Il nous fait aimer Gardanne

Au nom de tous les siens Energies 434 - Bruno Colombari

Publié le

Quelques jours avant la commémoration du centenaire du génocide arménien, Charles Doloyan, dit Gago, raconte le parcours de sa famille de l’Anatolie à Gardanne en passant par Alep.

La photo date du tout début des années 30. avant 1932 en tout cas, puisque l’oncle de charles allait disparaître dans la tragique explosion des autoclaves de l’usine d’alumine cette année-là. L’arrière-plan n’est qu’un décor dans la boutique d’un photographe arménien de Biver. Voilà les sept survivants de la famille Doloyan, décimée par le génocide de 1915. Ceux là ont été sauvés grâce à un oncle qui avait fui une première vague de massacres en 1895 et s’était installé en Californie.

Après avoir fui la région de Karpout, ils se retrouvent en 1921 dans un camp d’Alep, en Syrie. En août 1925, via Beyrouth, les voilà embarqués en Méditerranée, direction Marseille et le sinistre camp Oddo. « La France avait besoin de main d’oeuvre qualifiée. Quand mon père est arrivé, il a travaillé cinq ans à la mine, à Biver, avant d’être embauché à Pechiney. Il a écrit à ma mère, qu’il ne connaissait pas, pour la faire venir en France. »

Gago (diminutif de Garabet) est né à Gardanne en 1936, dans une maison de l’actuelle rue Jean-Moulin où vivaient cinq autres familles. « Dès le début, il y avait des associations communautaires pour transmettre la culture, les valeurs et surtout la langue. Comme beaucoup d’Arméniens avaient perdu leur famille, c’est la communauté qui en tenait lieu. Mais les parents voulaient avant tout s’intégrer, ne pas faire d’histoire, ne pas revendiquer. »

Les enfants étaient apatrides jusqu’à leur majorité, où ils devenaient français. Les adultes, eux, devaient faire une demande de naturalisation. « C’est à partir des années soixante qu’il y a eu une prise de conscience en France par rapport au génocide et au négationnisme du gouvernement turc. » Le tremblement de terre qui ravage l’Arménie le 7 décembre 1988 entraîne un élan de solidarité sans précédent.

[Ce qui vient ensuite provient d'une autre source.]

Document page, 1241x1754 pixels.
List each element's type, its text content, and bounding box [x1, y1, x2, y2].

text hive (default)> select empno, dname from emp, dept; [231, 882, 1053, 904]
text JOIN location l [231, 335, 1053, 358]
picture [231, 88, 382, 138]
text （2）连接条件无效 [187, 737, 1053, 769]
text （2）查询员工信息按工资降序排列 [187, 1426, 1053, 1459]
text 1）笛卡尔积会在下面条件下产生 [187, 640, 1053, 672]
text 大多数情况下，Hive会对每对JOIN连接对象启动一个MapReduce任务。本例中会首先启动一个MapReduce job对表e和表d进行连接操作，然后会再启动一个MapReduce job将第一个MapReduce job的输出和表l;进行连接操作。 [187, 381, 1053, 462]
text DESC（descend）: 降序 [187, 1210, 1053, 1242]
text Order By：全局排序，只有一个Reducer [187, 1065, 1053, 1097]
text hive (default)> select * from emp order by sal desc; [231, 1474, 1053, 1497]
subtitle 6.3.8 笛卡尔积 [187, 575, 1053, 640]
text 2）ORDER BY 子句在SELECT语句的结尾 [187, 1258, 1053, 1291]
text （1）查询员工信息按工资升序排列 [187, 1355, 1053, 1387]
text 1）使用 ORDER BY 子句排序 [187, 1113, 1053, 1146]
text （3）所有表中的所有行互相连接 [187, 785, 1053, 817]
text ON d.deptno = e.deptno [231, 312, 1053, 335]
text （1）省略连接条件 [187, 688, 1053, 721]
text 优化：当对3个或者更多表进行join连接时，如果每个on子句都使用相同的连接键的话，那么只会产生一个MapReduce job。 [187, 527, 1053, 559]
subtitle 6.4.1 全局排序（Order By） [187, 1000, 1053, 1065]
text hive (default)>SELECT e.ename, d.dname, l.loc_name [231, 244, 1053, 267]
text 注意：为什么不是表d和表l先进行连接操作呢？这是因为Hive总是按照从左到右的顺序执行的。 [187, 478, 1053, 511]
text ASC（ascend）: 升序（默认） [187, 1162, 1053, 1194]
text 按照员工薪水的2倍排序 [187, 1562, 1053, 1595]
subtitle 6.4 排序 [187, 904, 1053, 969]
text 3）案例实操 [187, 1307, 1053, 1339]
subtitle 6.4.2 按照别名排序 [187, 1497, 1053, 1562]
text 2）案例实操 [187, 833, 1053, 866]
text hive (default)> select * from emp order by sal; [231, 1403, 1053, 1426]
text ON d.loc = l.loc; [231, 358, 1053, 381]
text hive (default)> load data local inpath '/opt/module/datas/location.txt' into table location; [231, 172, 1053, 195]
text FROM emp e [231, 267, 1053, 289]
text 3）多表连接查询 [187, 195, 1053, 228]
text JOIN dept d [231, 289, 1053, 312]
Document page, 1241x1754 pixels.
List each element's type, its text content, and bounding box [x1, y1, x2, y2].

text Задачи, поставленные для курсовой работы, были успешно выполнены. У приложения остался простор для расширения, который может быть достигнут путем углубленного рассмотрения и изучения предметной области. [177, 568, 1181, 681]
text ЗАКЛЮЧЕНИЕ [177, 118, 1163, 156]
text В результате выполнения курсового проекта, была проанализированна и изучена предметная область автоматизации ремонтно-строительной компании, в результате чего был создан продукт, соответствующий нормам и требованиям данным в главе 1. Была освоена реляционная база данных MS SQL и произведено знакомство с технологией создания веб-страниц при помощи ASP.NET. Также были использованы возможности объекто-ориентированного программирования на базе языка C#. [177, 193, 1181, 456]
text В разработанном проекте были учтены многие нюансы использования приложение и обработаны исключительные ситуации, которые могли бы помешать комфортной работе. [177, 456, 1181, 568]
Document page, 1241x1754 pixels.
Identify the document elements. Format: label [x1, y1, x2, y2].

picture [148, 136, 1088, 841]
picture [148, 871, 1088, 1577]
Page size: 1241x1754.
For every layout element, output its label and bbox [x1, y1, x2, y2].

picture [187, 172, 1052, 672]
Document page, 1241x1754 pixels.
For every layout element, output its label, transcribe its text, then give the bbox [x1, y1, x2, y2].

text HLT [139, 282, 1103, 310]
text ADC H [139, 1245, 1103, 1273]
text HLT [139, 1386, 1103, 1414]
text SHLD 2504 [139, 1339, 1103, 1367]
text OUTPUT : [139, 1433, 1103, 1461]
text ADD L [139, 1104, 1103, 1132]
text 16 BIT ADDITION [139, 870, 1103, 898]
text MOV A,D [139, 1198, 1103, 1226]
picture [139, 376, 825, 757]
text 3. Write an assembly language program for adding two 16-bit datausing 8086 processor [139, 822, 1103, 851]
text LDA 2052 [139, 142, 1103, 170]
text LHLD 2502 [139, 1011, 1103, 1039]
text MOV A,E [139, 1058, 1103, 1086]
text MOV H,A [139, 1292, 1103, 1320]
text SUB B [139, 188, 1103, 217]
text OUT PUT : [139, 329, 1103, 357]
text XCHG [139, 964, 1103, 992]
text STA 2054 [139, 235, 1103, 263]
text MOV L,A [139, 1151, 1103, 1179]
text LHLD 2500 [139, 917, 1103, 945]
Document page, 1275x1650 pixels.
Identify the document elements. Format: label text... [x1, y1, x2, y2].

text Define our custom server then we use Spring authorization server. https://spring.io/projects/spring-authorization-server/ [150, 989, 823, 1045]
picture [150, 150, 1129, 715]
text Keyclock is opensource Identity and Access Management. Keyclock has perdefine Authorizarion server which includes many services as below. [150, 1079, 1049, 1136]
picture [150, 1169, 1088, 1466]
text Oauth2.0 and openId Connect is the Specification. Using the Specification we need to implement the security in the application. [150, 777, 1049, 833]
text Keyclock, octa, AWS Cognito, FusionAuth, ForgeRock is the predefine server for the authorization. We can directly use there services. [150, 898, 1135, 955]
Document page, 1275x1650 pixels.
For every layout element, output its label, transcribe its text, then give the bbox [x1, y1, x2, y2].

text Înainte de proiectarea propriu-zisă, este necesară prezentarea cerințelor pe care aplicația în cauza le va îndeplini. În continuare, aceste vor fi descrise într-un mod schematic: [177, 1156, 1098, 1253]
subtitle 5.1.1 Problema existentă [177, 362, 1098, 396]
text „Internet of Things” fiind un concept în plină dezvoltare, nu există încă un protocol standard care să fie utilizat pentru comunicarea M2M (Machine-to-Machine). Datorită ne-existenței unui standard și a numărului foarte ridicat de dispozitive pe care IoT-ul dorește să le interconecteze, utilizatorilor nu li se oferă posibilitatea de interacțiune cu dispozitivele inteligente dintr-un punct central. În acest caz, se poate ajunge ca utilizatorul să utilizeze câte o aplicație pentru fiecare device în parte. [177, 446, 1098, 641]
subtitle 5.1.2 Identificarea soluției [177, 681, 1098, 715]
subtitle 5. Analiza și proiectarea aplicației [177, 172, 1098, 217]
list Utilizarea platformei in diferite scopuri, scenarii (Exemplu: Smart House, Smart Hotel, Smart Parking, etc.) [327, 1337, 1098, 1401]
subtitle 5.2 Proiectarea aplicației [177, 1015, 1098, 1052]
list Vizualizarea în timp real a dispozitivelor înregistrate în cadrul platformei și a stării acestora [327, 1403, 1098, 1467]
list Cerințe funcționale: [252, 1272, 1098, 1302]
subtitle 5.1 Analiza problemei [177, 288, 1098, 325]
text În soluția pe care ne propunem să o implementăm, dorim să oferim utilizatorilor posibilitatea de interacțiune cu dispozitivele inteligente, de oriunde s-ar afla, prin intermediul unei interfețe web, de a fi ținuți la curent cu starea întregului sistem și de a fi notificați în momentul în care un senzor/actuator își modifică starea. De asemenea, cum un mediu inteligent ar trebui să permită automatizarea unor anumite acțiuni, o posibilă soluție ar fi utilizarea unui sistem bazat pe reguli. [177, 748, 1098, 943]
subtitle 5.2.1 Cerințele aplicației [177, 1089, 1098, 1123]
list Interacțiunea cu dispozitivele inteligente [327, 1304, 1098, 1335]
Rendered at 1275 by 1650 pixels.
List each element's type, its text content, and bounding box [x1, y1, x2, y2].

L’Amicale des Arméniens de Gardanne, créée dans les années 1970 par Gisèle Boghoian, se mobilise et collecte des médicaments, des vêtements. « Depuis, on continue notre action humanitaire, on finance avec les dons de la communauté des adductions d’eau dans les villages, du matériel pour les écoles, des salles de sport, et on va là-bas pour constater que l’aide arrive bien. »

Gago a pris la présidence de l’association en 1993. Et douze ans plus tard, un khatchkar, une croix de pierre sculptée en Arménie, est installé au square Deleuil. « On y voit les symboles arméniens, le mont Ararat, la grenade, le raisin. » C’est là que sera commémoré le centième anniversaire du génocide, le vendredi 24 avril à 10h.